This is getting really ridiculous. In the week ended September 1, domestic equity mutual funds saw $7.5 billion in outflows: the biggest one week outflow in 2010 since the $13.4 billion redeemed in the Flash Crash week. The trend developing is simple: retail investors withdraw increasingly greater numbers in weeks in which the market is down even a little, and withdraw just a little in weeks in which the low-volume melt up presents them with an opportunity to get out at a better price level. Of course, the common thread is that as we have said for 18 consecutive weeks, retail just wants out. And now that, courtesy of Mary Schapiro, retail has finally put two and two together, and knows that even the regulators are concerned about redemptions, which are perceived by the SEC as being a function of distrust in market structure, we now fully expect more and more redemptions.

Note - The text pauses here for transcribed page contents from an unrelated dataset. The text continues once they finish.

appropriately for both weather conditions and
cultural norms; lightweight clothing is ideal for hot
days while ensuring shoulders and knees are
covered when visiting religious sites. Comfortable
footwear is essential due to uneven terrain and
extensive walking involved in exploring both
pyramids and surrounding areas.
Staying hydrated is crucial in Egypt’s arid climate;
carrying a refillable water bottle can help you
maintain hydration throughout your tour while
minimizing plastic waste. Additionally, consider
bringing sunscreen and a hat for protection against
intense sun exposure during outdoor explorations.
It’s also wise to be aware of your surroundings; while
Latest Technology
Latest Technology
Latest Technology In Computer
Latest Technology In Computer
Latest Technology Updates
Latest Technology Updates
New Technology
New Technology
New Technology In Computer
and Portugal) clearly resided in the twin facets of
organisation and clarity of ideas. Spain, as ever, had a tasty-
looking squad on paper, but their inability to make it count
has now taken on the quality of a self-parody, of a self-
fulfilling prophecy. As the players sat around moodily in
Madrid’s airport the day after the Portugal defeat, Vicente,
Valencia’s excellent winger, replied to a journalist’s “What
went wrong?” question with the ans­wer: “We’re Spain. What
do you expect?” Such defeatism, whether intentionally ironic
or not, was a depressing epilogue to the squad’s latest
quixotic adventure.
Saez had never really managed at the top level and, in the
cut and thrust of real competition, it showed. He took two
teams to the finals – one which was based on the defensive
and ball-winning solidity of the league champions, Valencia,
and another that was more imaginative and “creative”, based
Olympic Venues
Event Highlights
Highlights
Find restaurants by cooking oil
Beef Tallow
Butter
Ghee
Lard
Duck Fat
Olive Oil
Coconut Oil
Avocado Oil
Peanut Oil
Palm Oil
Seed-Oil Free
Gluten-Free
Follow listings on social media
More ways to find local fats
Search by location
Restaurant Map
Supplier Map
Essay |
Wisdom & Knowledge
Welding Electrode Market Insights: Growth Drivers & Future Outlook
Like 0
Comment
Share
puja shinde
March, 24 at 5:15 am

Year to Date the total pulled out is a whopping $62 billion, incidentally with both inflows and the market having peaked at the same time in April. On thr other hand, if the market were tracking mutual fund redemptions (whose net liquidity is now down to just 3.5% of assets and getting worse by the day), the S&P would be in the 900 range. Once the destructive impact of the Fed's daily meddling in the stock market is eliminated, it will get there. The longer stocks are artificially held up at current artificial levels, the greater the crash when reality and anti-gravity finally meet.
PS, for those confused by contrary media reports elsewhere, ETFs, as we disclosed previously, saw a major outflow in August as well (except for notable gold ETF exclusions). This is a secular rotation out of stocks. Period.